DIRECTIONS:
A faithful transcript of all the lines below, with no pictures, is the goal here.

INPUT FOR THIS TASK:
=======

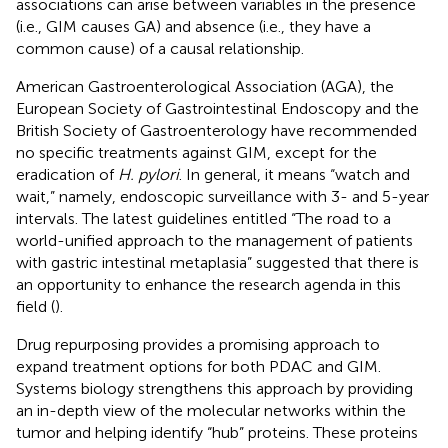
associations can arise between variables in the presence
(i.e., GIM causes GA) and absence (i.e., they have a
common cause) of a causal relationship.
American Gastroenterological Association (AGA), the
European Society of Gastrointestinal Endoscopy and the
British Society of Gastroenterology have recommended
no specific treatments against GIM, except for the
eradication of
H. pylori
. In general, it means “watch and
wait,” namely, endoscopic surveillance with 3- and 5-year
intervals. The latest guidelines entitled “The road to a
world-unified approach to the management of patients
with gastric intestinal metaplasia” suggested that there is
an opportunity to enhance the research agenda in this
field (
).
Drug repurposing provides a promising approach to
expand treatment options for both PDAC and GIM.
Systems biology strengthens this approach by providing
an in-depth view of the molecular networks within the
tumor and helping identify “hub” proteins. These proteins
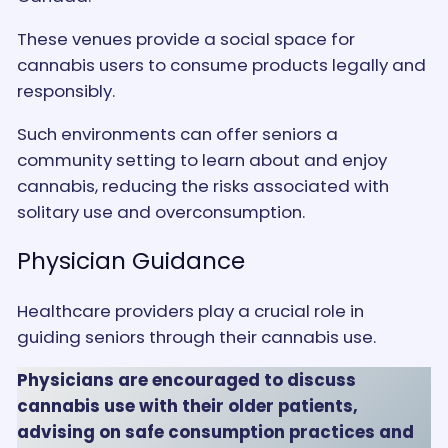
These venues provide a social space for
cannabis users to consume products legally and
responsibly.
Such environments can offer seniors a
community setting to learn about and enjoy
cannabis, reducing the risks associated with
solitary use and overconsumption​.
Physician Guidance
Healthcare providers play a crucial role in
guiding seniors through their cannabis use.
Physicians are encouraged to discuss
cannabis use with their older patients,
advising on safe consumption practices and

=======

FINAL ANSWER:
associations can arise between variables in the presence
(i.e., GIM causes GA) and absence (i.e., they have a
common cause) of a causal relationship.
American Gastroenterological Association (AGA), the
European Society of Gastrointestinal Endoscopy and the
British Society of Gastroenterology have recommended
no specific treatments against GIM, except for the
eradication of
H. pylori
. In general, it means “watch and
wait,” namely, endoscopic surveillance with 3- and 5-year
intervals. The latest guidelines entitled “The road to a
world-unified approach to the management of patients
with gastric intestinal metaplasia” suggested that there is
an opportunity to enhance the research agenda in this
field (
).
Drug repurposing provides a promising approach to
expand treatment options for both PDAC and GIM.
Systems biology strengthens this approach by providing
an in-depth view of the molecular networks within the
tumor and helping identify “hub” proteins. These proteins
These venues provide a social space for
cannabis users to consume products legally and
responsibly.
Such environments can offer seniors a
community setting to learn about and enjoy
cannabis, reducing the risks associated with
solitary use and overconsumption​.
Physician Guidance
Healthcare providers play a crucial role in
guiding seniors through their cannabis use.
Physicians are encouraged to discuss
cannabis use with their older patients,
advising on safe consumption practices and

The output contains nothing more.